Legislation aside, Louisiana Economic Development has made efforts to pursue similar objectives, collaborating with state agencies and companies alike in a “whole of government” approach. As previously reported, the agency has committed to funding “workforce training centers” in collaboration with major companies investing in the state, including Hyundai and Bulldog Microchips. The agency has tasked themselves with making sure the jobs brought by the major investments stay in the state and don’t leave as soon as a project is complete.

“We want to create enough of a pipeline for them to go to another site in Louisiana to do the same kind of work,” Louisiana Economic Development Secretary Susan Bourgeois told a Senate committee on Monday.

The agency’s budget for next year includes $2.7M for “educational workforce development initiatives”.

With these efforts comes a great deal of spending, some already budgeted for and some still to be appropriated. The bills expanding the TOPS-Tech awards are likely to carry a hefty price tag.

According to the Legislative Fiscal Office, every 41 additional students who qualify for TOPS-Tech under Brass’s bill would mean about a $100,000 annual increase in state general fund spending, though the office said it could not estimate the total cost because it is unknown how many more students would qualify under the expanded rules. Currently, there is no fiscal note for Turner’s bill that would increase the award amount.

The workforce training centers to supply Hyundai and Bulldog Microchips with workers will be developed “at no cost to the company”.
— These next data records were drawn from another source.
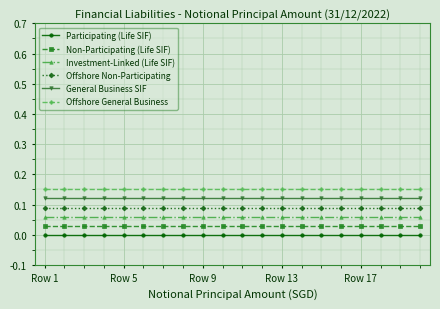

True or false: Offshore General Business and General Business SIF intersect in this chart.

False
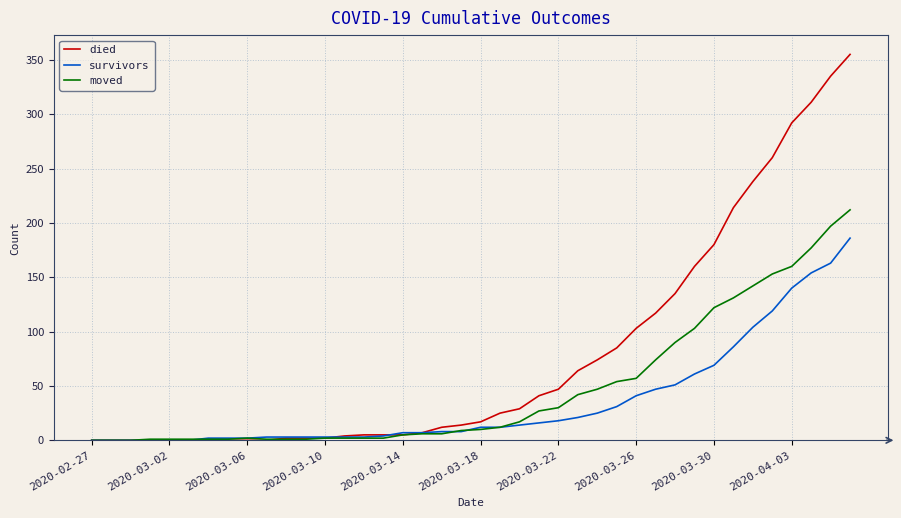

Which series has the largest range (max minus min)?

died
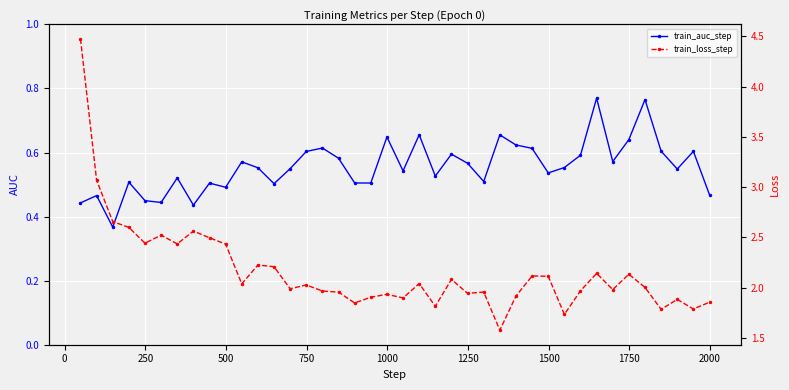

Count the train_auc_step values in the range 0 to 1.

40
In the midst of the rapid rise of artificial intelligence, blue-collar workers may be among those best positioned for the changes ahead. Carver said that he recently toured a facility in St. Tammany parish where he was told by an employer that “she would hire 100 welders right now.”

“The skilled trades are booming as a result of the AI revolution,” Schowenn said, though she added that she was not so pessimistic about white collar workers.